-------- TEXTE SOURCE

Ce dispositif réactive une expérience fondamentale : celle du stade du miroir, décrite par Jacques Lacan. Dans ce moment fondateur du développement psychique, l’enfant découvre son image comme un tout cohérent, une forme qui lui renvoie un « moi ». La téléconsultation, d’une certaine manière, réveille ce jeu d’identification : nous nous voyons « en train de nous voir », et cela modifie la manière dont nous parlons.


Quand la caméra devient une surface projective

L’image à l’écran agit comme un tiers silencieux dans la séance. Elle devient parfois une surface projective : le sujet peut y déposer quelque chose de lui-même, de son idéal, de sa honte ou de son inquiétude.Certains se surprennent à surveiller leurs expressions, d’autres à détourner le regard, à « oublier » la caméra, ou à s’y accrocher comme à une présence rassurante.

----------------
-------- LIGNES FOURNIES

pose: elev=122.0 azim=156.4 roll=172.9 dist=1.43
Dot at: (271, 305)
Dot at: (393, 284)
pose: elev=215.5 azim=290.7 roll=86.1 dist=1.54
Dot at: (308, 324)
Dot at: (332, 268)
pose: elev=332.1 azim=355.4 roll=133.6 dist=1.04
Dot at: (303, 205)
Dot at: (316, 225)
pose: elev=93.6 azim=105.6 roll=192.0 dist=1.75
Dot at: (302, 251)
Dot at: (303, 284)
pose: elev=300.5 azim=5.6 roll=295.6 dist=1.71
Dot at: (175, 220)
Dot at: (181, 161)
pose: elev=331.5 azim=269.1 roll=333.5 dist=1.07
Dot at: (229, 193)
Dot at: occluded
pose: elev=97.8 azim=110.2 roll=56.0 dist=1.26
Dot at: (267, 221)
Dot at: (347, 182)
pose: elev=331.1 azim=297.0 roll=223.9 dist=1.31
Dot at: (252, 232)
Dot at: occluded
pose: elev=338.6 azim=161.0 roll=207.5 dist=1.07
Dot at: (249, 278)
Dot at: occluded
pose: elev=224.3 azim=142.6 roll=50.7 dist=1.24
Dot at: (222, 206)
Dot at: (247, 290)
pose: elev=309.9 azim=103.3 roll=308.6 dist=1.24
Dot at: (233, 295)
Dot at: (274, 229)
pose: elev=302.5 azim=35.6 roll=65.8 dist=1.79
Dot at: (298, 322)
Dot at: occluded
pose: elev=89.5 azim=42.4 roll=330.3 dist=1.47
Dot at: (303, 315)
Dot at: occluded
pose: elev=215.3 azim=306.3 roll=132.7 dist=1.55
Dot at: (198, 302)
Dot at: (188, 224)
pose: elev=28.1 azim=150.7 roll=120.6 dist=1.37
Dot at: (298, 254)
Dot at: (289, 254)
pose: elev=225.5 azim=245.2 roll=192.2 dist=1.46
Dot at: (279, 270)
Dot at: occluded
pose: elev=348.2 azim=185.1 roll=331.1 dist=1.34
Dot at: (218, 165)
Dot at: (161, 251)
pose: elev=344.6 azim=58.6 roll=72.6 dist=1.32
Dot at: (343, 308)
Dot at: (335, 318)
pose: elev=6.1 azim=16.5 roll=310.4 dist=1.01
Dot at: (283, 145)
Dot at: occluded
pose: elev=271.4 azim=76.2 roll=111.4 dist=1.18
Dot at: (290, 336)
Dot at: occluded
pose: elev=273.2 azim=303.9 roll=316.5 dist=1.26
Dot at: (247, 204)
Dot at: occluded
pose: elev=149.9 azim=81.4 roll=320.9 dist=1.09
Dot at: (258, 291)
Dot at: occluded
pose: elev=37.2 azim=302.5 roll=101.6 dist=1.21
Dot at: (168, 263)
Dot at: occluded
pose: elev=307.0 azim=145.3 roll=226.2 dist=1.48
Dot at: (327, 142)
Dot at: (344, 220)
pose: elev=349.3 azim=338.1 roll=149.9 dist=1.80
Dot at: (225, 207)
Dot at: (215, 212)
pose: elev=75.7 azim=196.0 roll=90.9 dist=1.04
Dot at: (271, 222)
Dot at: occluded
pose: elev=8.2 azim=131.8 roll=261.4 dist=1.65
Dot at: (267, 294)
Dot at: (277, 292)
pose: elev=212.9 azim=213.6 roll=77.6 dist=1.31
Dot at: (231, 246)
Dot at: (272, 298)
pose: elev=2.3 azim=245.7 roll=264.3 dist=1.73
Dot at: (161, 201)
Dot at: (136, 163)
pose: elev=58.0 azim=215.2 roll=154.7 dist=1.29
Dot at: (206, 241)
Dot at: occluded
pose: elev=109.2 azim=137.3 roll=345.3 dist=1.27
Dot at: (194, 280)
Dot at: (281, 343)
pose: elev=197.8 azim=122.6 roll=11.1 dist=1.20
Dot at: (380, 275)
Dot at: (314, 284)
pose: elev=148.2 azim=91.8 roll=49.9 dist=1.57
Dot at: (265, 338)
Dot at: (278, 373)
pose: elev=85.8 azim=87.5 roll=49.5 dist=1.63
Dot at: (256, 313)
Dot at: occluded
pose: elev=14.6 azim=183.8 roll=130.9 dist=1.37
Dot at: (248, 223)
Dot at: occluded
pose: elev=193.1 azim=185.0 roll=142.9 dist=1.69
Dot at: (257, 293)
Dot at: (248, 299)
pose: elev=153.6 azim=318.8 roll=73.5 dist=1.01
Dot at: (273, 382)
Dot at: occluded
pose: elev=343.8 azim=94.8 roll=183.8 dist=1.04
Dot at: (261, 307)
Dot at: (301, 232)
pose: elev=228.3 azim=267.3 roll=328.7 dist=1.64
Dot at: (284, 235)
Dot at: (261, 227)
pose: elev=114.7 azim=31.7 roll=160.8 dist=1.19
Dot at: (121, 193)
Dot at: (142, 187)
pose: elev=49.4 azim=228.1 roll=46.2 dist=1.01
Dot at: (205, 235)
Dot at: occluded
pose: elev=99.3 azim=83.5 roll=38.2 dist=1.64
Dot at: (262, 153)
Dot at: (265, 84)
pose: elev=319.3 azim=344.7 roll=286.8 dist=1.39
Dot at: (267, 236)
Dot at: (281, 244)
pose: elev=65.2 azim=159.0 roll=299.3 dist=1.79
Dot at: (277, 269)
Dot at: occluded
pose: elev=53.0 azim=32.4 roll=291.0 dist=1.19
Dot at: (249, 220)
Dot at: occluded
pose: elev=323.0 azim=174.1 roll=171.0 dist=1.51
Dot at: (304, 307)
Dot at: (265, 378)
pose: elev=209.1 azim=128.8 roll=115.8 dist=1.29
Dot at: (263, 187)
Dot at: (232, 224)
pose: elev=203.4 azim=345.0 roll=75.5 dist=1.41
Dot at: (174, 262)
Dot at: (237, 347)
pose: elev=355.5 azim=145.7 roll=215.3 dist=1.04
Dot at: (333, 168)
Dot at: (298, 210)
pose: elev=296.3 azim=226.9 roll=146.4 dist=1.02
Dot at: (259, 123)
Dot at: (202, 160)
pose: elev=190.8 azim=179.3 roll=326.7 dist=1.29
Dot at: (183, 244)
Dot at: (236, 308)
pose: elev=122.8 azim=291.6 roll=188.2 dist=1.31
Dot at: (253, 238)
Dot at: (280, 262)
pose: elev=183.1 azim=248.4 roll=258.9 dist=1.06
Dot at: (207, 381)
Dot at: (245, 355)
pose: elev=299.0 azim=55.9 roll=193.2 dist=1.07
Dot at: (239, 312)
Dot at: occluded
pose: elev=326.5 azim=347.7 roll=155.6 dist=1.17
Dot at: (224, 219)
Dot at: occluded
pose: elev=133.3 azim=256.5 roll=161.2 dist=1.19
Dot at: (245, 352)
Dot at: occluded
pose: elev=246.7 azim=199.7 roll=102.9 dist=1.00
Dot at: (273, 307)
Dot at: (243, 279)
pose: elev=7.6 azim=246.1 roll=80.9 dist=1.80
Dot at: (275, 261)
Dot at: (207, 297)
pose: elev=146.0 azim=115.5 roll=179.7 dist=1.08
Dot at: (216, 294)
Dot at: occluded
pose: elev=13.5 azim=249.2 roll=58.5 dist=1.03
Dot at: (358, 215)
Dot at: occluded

----------------

[CONSIGNES]:
• A. Relevez, dans le texte sur la téléconsultation, toutes les réactions que certains ont face à leur image à l'écran.
• B. Recopiez le texte sur la téléconsultation de « Quand la caméra » jusqu'à « une présence rassurante. ».

[CORRIGÉS]:
• A.
- surveiller leurs expressions
- détourner le regard
- « oublier » la caméra
- s'accrocher à la caméra comme à une présence rassurante

• B.
Quand la caméra devient une surface projective

L’image à l’écran agit comme un tiers silencieux dans la séance. Elle devient parfois une surface projective : le sujet peut y déposer quelque chose de lui-même, de son idéal, de sa honte ou de son inquiétude.Certains se surprennent à surveiller leurs expressions, d’autres à détourner le regard, à « oublier » la caméra, ou à s’y accrocher comme à une présence rassurante.